As you advance through stages of foam rolling and your pain tolerance improves, you can transition to a black foam roller and then one with ridges, a hard plastic interior or even one that vibrates. Many trainers advise doing a pre-workout session and then rolling again after a workout if there’s time.

You can foam roll pretty much every area of your body: your back and shoulders, quads, calves and hamstrings.



Sitting at a desk every day, sitting through long flights and even running or cycling can lead to tight hamstrings, which impacts your workouts. “Our hamstrings are particularly important to stretch, especially for those of us who sit eight hours a day, because that’s eight hours of our muscles doing nothing except getting tight,” says Joey Daoud, CEO of New Territory Fitness.
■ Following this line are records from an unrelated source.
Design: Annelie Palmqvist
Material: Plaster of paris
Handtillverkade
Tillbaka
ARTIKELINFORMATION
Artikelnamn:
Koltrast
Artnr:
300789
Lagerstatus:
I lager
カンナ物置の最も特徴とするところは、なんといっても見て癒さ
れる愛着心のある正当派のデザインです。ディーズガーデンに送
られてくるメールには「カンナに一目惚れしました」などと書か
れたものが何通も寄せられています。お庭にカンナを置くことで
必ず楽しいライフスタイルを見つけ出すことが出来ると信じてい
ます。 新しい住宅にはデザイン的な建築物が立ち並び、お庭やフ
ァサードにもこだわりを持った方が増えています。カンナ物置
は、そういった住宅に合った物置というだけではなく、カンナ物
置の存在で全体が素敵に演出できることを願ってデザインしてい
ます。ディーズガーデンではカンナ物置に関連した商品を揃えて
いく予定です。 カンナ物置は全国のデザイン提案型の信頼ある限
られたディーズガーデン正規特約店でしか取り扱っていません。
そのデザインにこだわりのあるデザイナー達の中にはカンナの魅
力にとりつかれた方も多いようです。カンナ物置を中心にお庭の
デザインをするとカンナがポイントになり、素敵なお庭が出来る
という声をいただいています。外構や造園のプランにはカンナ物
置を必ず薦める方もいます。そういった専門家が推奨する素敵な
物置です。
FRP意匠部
Priming this major muscle group for a workout or simply to stretch these tight muscles is particularly important. “When you foam roll your hamstrings you are exchanging lactic acid and increasing blood flow to the area to help with oxygen exchange in the tissues,” says Ray.



“Hamstrings are bit tricky to properly roll out just because of our anatomy and their location,” says Daoud. One of the easiest ways is to grab a hard ball, such as a lacrosse ball, and sit on it on a hard surface. The most penetrating method is to stack the feet, one on top of the other, to add more weight to the trigger points in the hamstring. This method will be done one leg at a time. Dig into your muscles and massage out your hamstring.



“You can start with a foam roller on your behind and then roll it down your hamstrings slowly looking for any tension or trigger points throughout both of the hamstrings,” advises Jamie Hickey of Truism Fitness. Be sure to rock your weight from side to side, searching for tension along the outside and inside links of the hamstring.

To complete a proper static hold — or lack of movement — roll the foam roller on to a painful area and hold this position for 20–30 seconds. You will continue this method throughout all the trigger points on your hamstrings until the pain begins to subside.